> THE PROBLEM
Copy every one of the rows below word for word, but leave the pictures out of your answer.

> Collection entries
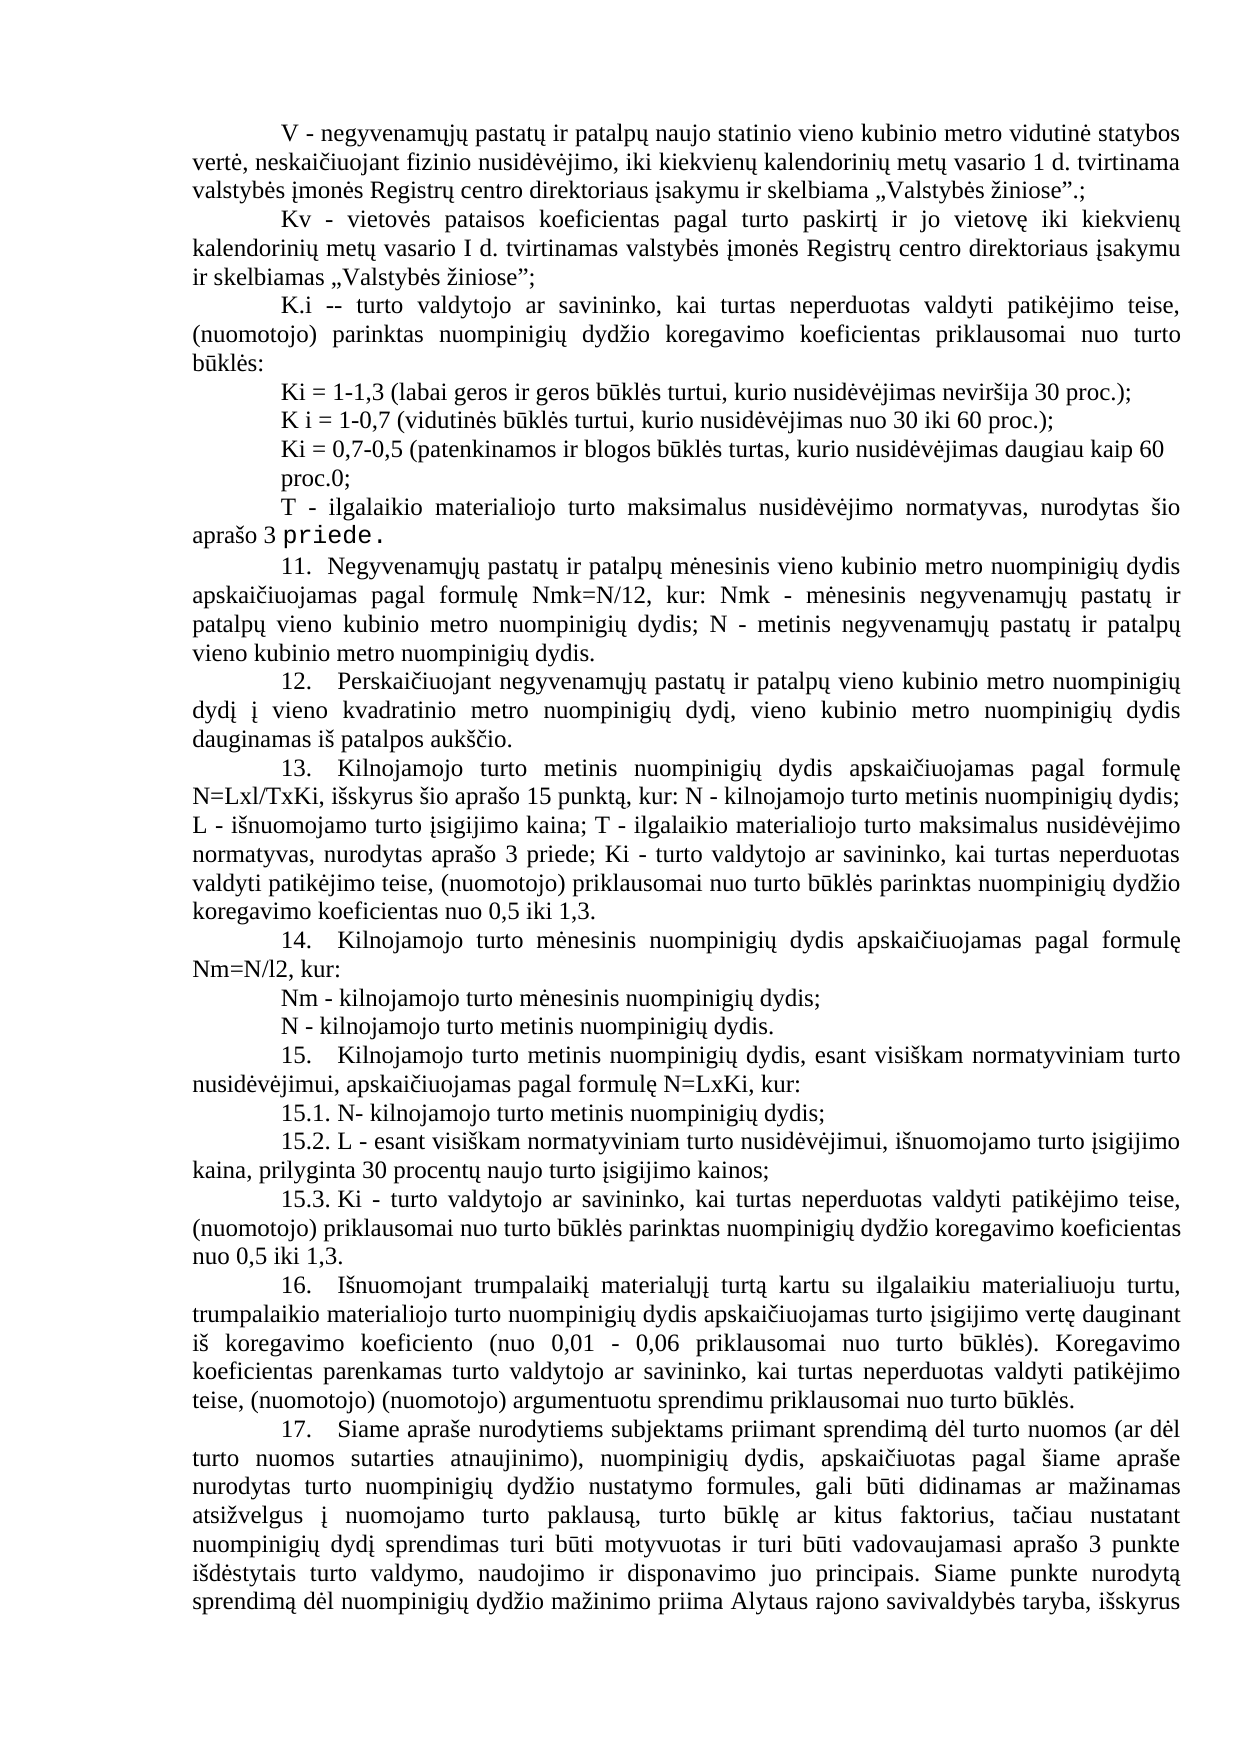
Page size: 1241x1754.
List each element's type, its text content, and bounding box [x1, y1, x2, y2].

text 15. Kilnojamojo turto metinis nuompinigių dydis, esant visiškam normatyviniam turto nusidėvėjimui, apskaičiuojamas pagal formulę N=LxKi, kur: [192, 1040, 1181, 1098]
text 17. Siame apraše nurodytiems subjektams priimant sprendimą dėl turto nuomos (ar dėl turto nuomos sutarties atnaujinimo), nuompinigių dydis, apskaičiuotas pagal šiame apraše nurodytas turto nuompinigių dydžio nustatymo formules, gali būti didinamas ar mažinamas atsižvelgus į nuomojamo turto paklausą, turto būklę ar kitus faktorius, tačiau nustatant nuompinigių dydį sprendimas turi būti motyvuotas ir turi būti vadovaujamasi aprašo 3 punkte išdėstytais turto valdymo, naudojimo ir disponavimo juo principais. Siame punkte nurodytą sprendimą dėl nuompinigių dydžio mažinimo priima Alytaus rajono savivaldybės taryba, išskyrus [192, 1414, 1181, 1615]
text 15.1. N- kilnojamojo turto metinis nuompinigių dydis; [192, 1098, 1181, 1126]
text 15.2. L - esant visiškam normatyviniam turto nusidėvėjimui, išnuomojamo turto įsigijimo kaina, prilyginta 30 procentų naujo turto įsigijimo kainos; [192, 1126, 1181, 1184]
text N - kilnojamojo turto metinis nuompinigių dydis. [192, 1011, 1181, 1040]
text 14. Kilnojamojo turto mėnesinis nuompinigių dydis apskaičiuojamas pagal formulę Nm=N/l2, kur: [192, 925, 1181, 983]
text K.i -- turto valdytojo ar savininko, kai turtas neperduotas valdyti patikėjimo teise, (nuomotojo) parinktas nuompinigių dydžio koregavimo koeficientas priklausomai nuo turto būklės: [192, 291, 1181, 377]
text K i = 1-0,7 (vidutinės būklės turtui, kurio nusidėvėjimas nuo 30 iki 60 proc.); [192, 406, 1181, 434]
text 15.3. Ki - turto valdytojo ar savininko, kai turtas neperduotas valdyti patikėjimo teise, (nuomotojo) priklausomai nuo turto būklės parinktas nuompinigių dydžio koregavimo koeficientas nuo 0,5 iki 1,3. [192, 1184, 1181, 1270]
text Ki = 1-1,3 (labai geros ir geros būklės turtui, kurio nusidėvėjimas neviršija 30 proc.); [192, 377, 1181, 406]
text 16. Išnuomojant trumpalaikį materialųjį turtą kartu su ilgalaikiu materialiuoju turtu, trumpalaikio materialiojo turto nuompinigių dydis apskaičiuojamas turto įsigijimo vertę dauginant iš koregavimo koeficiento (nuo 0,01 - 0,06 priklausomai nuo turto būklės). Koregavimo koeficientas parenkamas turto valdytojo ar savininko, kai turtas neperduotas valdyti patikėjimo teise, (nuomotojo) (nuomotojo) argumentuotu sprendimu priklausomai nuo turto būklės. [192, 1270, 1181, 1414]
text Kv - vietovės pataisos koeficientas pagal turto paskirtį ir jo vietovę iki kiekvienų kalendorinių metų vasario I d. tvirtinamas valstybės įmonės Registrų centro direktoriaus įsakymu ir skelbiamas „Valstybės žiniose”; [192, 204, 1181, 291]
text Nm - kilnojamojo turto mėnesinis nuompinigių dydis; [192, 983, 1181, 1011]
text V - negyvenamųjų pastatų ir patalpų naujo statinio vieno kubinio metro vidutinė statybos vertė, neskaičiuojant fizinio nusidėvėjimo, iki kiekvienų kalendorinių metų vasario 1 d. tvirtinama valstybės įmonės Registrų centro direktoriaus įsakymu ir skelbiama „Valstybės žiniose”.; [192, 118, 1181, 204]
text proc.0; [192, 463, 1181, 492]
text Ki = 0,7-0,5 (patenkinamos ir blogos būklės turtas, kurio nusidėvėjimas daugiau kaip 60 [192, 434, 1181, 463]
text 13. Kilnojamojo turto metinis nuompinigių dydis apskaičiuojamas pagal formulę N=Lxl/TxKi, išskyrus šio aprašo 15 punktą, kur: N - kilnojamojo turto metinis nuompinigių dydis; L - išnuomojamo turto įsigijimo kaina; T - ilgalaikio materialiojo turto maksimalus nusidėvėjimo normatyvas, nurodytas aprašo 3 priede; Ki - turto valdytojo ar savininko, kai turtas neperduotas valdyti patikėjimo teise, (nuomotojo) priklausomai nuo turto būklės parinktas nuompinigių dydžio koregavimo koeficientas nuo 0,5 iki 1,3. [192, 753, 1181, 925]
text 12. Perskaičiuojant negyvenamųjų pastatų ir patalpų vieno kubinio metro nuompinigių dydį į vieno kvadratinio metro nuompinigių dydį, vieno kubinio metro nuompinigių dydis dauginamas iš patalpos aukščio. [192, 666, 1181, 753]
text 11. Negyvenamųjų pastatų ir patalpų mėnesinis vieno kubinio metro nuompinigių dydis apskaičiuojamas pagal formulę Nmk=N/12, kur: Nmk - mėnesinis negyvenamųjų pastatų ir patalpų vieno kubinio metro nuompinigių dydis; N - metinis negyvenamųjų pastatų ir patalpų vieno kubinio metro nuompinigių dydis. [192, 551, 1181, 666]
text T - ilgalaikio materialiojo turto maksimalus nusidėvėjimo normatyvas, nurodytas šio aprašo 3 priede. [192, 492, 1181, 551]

> WRITTEN SOLUTION
Page size: 1241x1754.
List each element's type, its text content, and bounding box [x1, y1, x2, y2].

text 15. Kilnojamojo turto metinis nuompinigių dydis, esant visiškam normatyviniam turto nusidėvėjimui, apskaičiuojamas pagal formulę N=LxKi, kur: [192, 1040, 1181, 1098]
text 17. Siame apraše nurodytiems subjektams priimant sprendimą dėl turto nuomos (ar dėl turto nuomos sutarties atnaujinimo), nuompinigių dydis, apskaičiuotas pagal šiame apraše nurodytas turto nuompinigių dydžio nustatymo formules, gali būti didinamas ar mažinamas atsižvelgus į nuomojamo turto paklausą, turto būklę ar kitus faktorius, tačiau nustatant nuompinigių dydį sprendimas turi būti motyvuotas ir turi būti vadovaujamasi aprašo 3 punkte išdėstytais turto valdymo, naudojimo ir disponavimo juo principais. Siame punkte nurodytą sprendimą dėl nuompinigių dydžio mažinimo priima Alytaus rajono savivaldybės taryba, išskyrus [192, 1414, 1181, 1615]
text 15.1. N- kilnojamojo turto metinis nuompinigių dydis; [192, 1098, 1181, 1126]
text 15.2. L - esant visiškam normatyviniam turto nusidėvėjimui, išnuomojamo turto įsigijimo kaina, prilyginta 30 procentų naujo turto įsigijimo kainos; [192, 1126, 1181, 1184]
text N - kilnojamojo turto metinis nuompinigių dydis. [192, 1011, 1181, 1040]
text 14. Kilnojamojo turto mėnesinis nuompinigių dydis apskaičiuojamas pagal formulę Nm=N/l2, kur: [192, 925, 1181, 983]
text K.i -- turto valdytojo ar savininko, kai turtas neperduotas valdyti patikėjimo teise, (nuomotojo) parinktas nuompinigių dydžio koregavimo koeficientas priklausomai nuo turto būklės: [192, 291, 1181, 377]
text K i = 1-0,7 (vidutinės būklės turtui, kurio nusidėvėjimas nuo 30 iki 60 proc.); [192, 406, 1181, 434]
text 15.3. Ki - turto valdytojo ar savininko, kai turtas neperduotas valdyti patikėjimo teise, (nuomotojo) priklausomai nuo turto būklės parinktas nuompinigių dydžio koregavimo koeficientas nuo 0,5 iki 1,3. [192, 1184, 1181, 1270]
text Ki = 1-1,3 (labai geros ir geros būklės turtui, kurio nusidėvėjimas neviršija 30 proc.); [192, 377, 1181, 406]
text 16. Išnuomojant trumpalaikį materialųjį turtą kartu su ilgalaikiu materialiuoju turtu, trumpalaikio materialiojo turto nuompinigių dydis apskaičiuojamas turto įsigijimo vertę dauginant iš koregavimo koeficiento (nuo 0,01 - 0,06 priklausomai nuo turto būklės). Koregavimo koeficientas parenkamas turto valdytojo ar savininko, kai turtas neperduotas valdyti patikėjimo teise, (nuomotojo) (nuomotojo) argumentuotu sprendimu priklausomai nuo turto būklės. [192, 1270, 1181, 1414]
text Kv - vietovės pataisos koeficientas pagal turto paskirtį ir jo vietovę iki kiekvienų kalendorinių metų vasario I d. tvirtinamas valstybės įmonės Registrų centro direktoriaus įsakymu ir skelbiamas „Valstybės žiniose”; [192, 204, 1181, 291]
text Nm - kilnojamojo turto mėnesinis nuompinigių dydis; [192, 983, 1181, 1011]
text V - negyvenamųjų pastatų ir patalpų naujo statinio vieno kubinio metro vidutinė statybos vertė, neskaičiuojant fizinio nusidėvėjimo, iki kiekvienų kalendorinių metų vasario 1 d. tvirtinama valstybės įmonės Registrų centro direktoriaus įsakymu ir skelbiama „Valstybės žiniose”.; [192, 118, 1181, 204]
text proc.0; [192, 463, 1181, 492]
text Ki = 0,7-0,5 (patenkinamos ir blogos būklės turtas, kurio nusidėvėjimas daugiau kaip 60 [192, 434, 1181, 463]
text 13. Kilnojamojo turto metinis nuompinigių dydis apskaičiuojamas pagal formulę N=Lxl/TxKi, išskyrus šio aprašo 15 punktą, kur: N - kilnojamojo turto metinis nuompinigių dydis; L - išnuomojamo turto įsigijimo kaina; T - ilgalaikio materialiojo turto maksimalus nusidėvėjimo normatyvas, nurodytas aprašo 3 priede; Ki - turto valdytojo ar savininko, kai turtas neperduotas valdyti patikėjimo teise, (nuomotojo) priklausomai nuo turto būklės parinktas nuompinigių dydžio koregavimo koeficientas nuo 0,5 iki 1,3. [192, 753, 1181, 925]
text 12. Perskaičiuojant negyvenamųjų pastatų ir patalpų vieno kubinio metro nuompinigių dydį į vieno kvadratinio metro nuompinigių dydį, vieno kubinio metro nuompinigių dydis dauginamas iš patalpos aukščio. [192, 666, 1181, 753]
text 11. Negyvenamųjų pastatų ir patalpų mėnesinis vieno kubinio metro nuompinigių dydis apskaičiuojamas pagal formulę Nmk=N/12, kur: Nmk - mėnesinis negyvenamųjų pastatų ir patalpų vieno kubinio metro nuompinigių dydis; N - metinis negyvenamųjų pastatų ir patalpų vieno kubinio metro nuompinigių dydis. [192, 551, 1181, 666]
text T - ilgalaikio materialiojo turto maksimalus nusidėvėjimo normatyvas, nurodytas šio aprašo 3 priede. [192, 492, 1181, 551]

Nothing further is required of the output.